Return every line of the data exactly as it appears.

EXCERPTED RECORDS>
——
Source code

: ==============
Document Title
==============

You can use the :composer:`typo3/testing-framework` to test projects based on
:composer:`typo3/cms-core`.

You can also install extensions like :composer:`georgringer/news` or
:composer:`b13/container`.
——
YOUR RESPONSE>
Source code

: ==============
Document Title
==============

You can use the :composer:`typo3/testing-framework` to test projects based on
:composer:`typo3/cms-core`.

You can also install extensions like :composer:`georgringer/news` or
:composer:`b13/container`.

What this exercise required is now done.